* Supplied data:
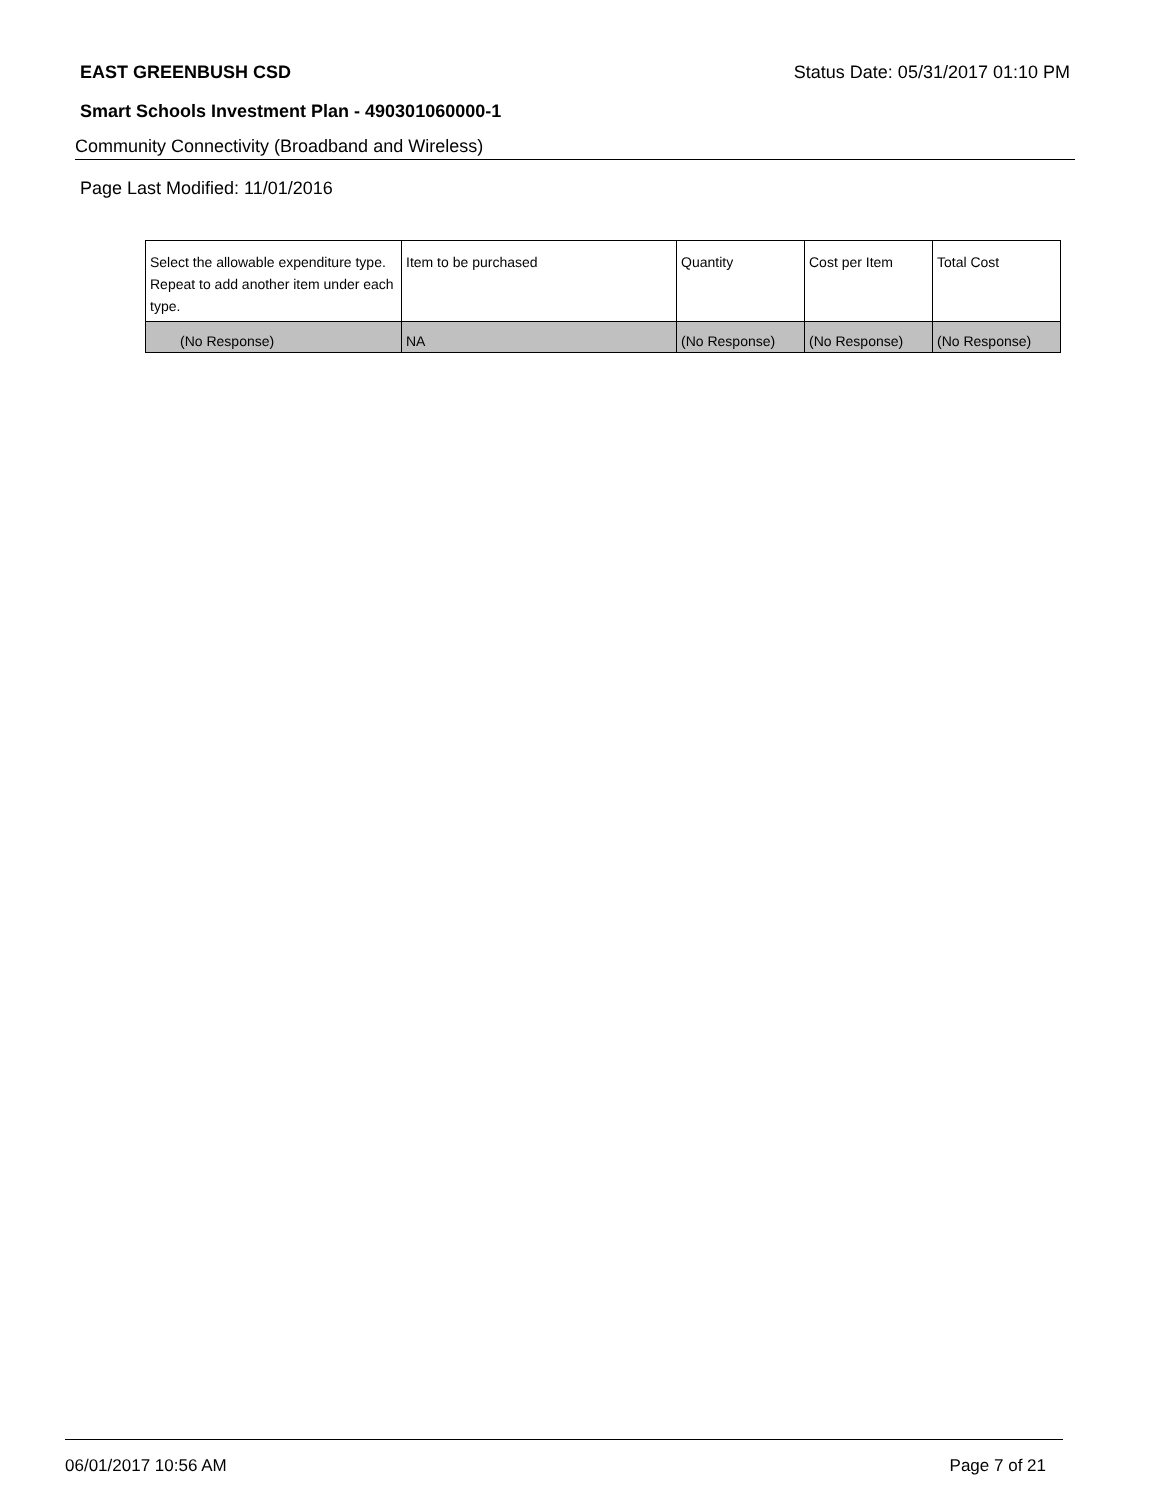EAST GREENBUSH CSD Status Date: 05/31/2017 01:10 PM
Smart Schools Investment Plan - 490301060000-1
Community Connectivity (Broadband and Wireless)
Page Last Modified: 11/01/2016
| Select the allowable expenditure type. Repeat to add another item under each type. | Item to be purchased | Quantity | Cost per Item | Total Cost |
| --- | --- | --- | --- | --- |
| (No Response) | NA | (No Response) | (No Response) | (No Response) |
06/01/2017 10:56 AM Page 7 of 21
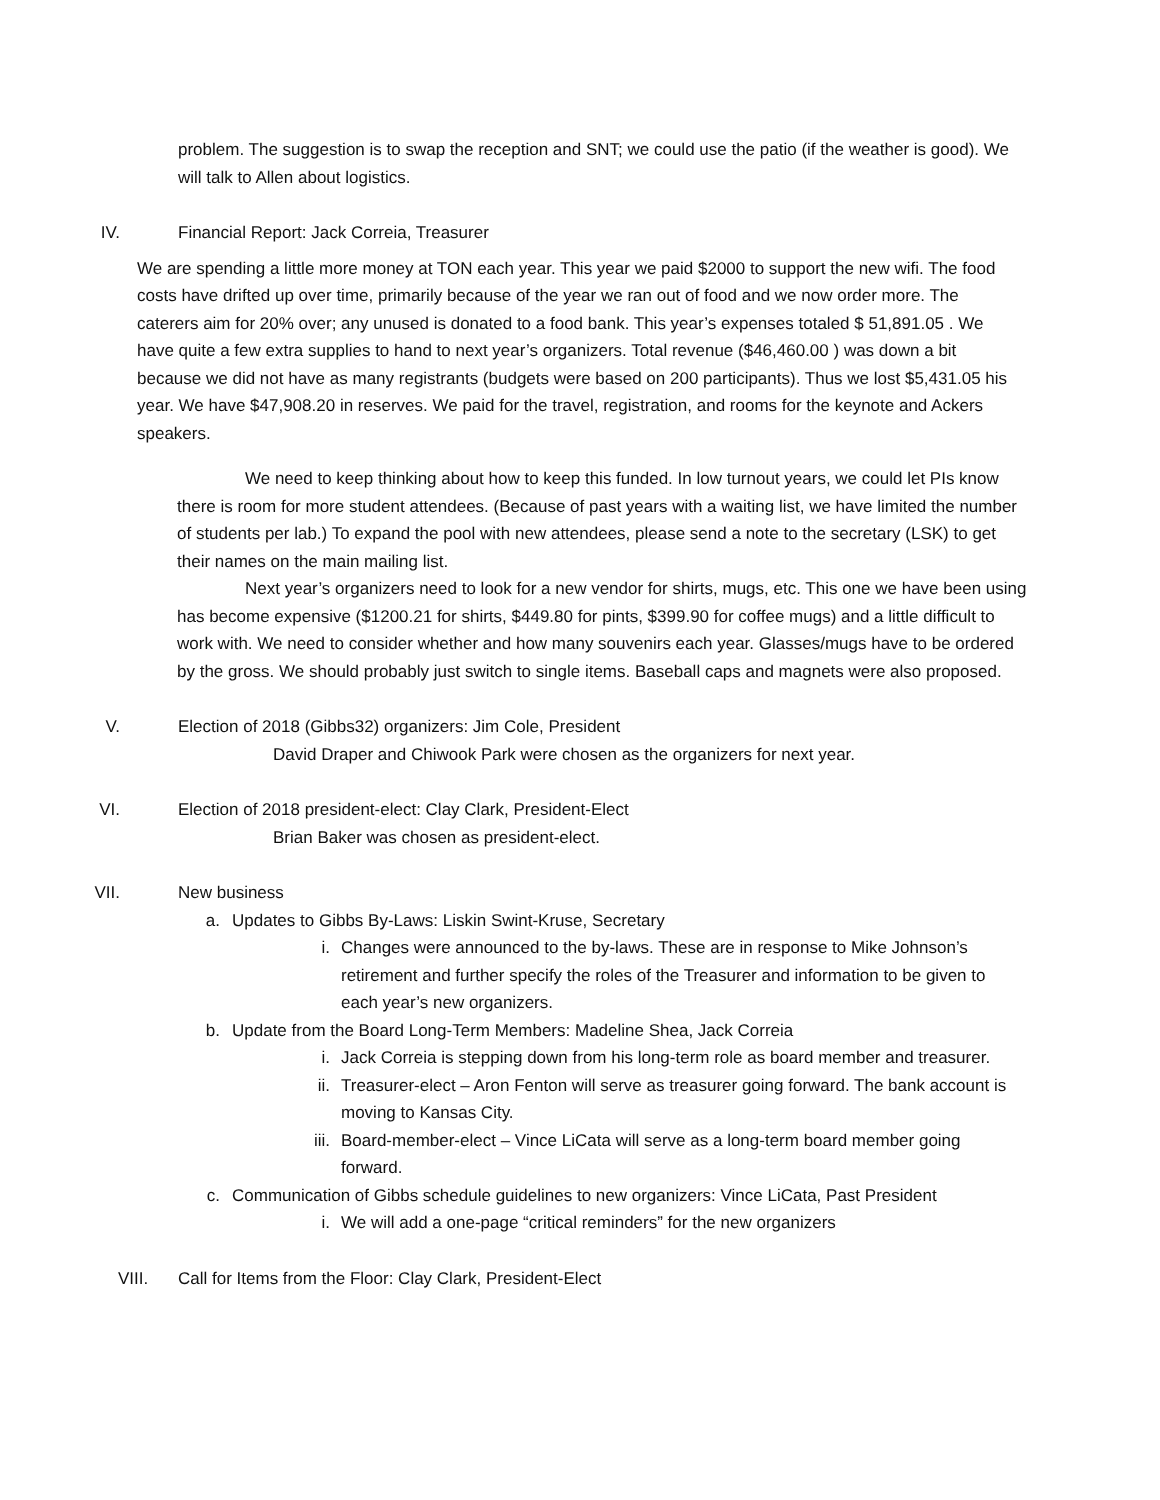problem. The suggestion is to swap the reception and SNT; we could use the patio (if the weather is good). We will talk to Allen about logistics.
IV. Financial Report: Jack Correia, Treasurer
We are spending a little more money at TON each year. This year we paid $2000 to support the new wifi. The food costs have drifted up over time, primarily because of the year we ran out of food and we now order more. The caterers aim for 20% over; any unused is donated to a food bank. This year’s expenses totaled $ 51,891.05 . We have quite a few extra supplies to hand to next year’s organizers. Total revenue ($46,460.00 ) was down a bit because we did not have as many registrants (budgets were based on 200 participants). Thus we lost $5,431.05 his year. We have $47,908.20 in reserves. We paid for the travel, registration, and rooms for the keynote and Ackers speakers.
We need to keep thinking about how to keep this funded. In low turnout years, we could let PIs know there is room for more student attendees. (Because of past years with a waiting list, we have limited the number of students per lab.) To expand the pool with new attendees, please send a note to the secretary (LSK) to get their names on the main mailing list.
Next year’s organizers need to look for a new vendor for shirts, mugs, etc. This one we have been using has become expensive ($1200.21 for shirts, $449.80 for pints, $399.90 for coffee mugs) and a little difficult to work with. We need to consider whether and how many souvenirs each year. Glasses/mugs have to be ordered by the gross. We should probably just switch to single items. Baseball caps and magnets were also proposed.
V. Election of 2018 (Gibbs32) organizers: Jim Cole, President
David Draper and Chiwook Park were chosen as the organizers for next year.
VI. Election of 2018 president-elect: Clay Clark, President-Elect
Brian Baker was chosen as president-elect.
VII. New business
a. Updates to Gibbs By-Laws: Liskin Swint-Kruse, Secretary
i. Changes were announced to the by-laws. These are in response to Mike Johnson’s retirement and further specify the roles of the Treasurer and information to be given to each year’s new organizers.
b. Update from the Board Long-Term Members: Madeline Shea, Jack Correia
i. Jack Correia is stepping down from his long-term role as board member and treasurer.
ii. Treasurer-elect – Aron Fenton will serve as treasurer going forward. The bank account is moving to Kansas City.
iii. Board-member-elect – Vince LiCata will serve as a long-term board member going forward.
c. Communication of Gibbs schedule guidelines to new organizers: Vince LiCata, Past President
i. We will add a one-page “critical reminders” for the new organizers
VIII. Call for Items from the Floor: Clay Clark, President-Elect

* Prompt: Please write out all the entries above again exactly as they appear, skipping any images.

* Solution to the exercise:
EAST GREENBUSH CSD Status Date: 05/31/2017 01:10 PM
Smart Schools Investment Plan - 490301060000-1
Community Connectivity (Broadband and Wireless)
Page Last Modified: 11/01/2016
| Select the allowable expenditure type. Repeat to add another item under each type. | Item to be purchased | Quantity | Cost per Item | Total Cost |
| --- | --- | --- | --- | --- |
| (No Response) | NA | (No Response) | (No Response) | (No Response) |
06/01/2017 10:56 AM Page 7 of 21
problem. The suggestion is to swap the reception and SNT; we could use the patio (if the weather is good). We will talk to Allen about logistics.
IV. Financial Report: Jack Correia, Treasurer
We are spending a little more money at TON each year. This year we paid $2000 to support the new wifi. The food costs have drifted up over time, primarily because of the year we ran out of food and we now order more. The caterers aim for 20% over; any unused is donated to a food bank. This year’s expenses totaled $ 51,891.05 . We have quite a few extra supplies to hand to next year’s organizers. Total revenue ($46,460.00 ) was down a bit because we did not have as many registrants (budgets were based on 200 participants). Thus we lost $5,431.05 his year. We have $47,908.20 in reserves. We paid for the travel, registration, and rooms for the keynote and Ackers speakers.
We need to keep thinking about how to keep this funded. In low turnout years, we could let PIs know there is room for more student attendees. (Because of past years with a waiting list, we have limited the number of students per lab.) To expand the pool with new attendees, please send a note to the secretary (LSK) to get their names on the main mailing list.
Next year’s organizers need to look for a new vendor for shirts, mugs, etc. This one we have been using has become expensive ($1200.21 for shirts, $449.80 for pints, $399.90 for coffee mugs) and a little difficult to work with. We need to consider whether and how many souvenirs each year. Glasses/mugs have to be ordered by the gross. We should probably just switch to single items. Baseball caps and magnets were also proposed.
V. Election of 2018 (Gibbs32) organizers: Jim Cole, President
David Draper and Chiwook Park were chosen as the organizers for next year.
VI. Election of 2018 president-elect: Clay Clark, President-Elect
Brian Baker was chosen as president-elect.
VII. New business
a. Updates to Gibbs By-Laws: Liskin Swint-Kruse, Secretary
i. Changes were announced to the by-laws. These are in response to Mike Johnson’s retirement and further specify the roles of the Treasurer and information to be given to each year’s new organizers.
b. Update from the Board Long-Term Members: Madeline Shea, Jack Correia
i. Jack Correia is stepping down from his long-term role as board member and treasurer.
ii. Treasurer-elect – Aron Fenton will serve as treasurer going forward. The bank account is moving to Kansas City.
iii. Board-member-elect – Vince LiCata will serve as a long-term board member going forward.
c. Communication of Gibbs schedule guidelines to new organizers: Vince LiCata, Past President
i. We will add a one-page “critical reminders” for the new organizers
VIII. Call for Items from the Floor: Clay Clark, President-Elect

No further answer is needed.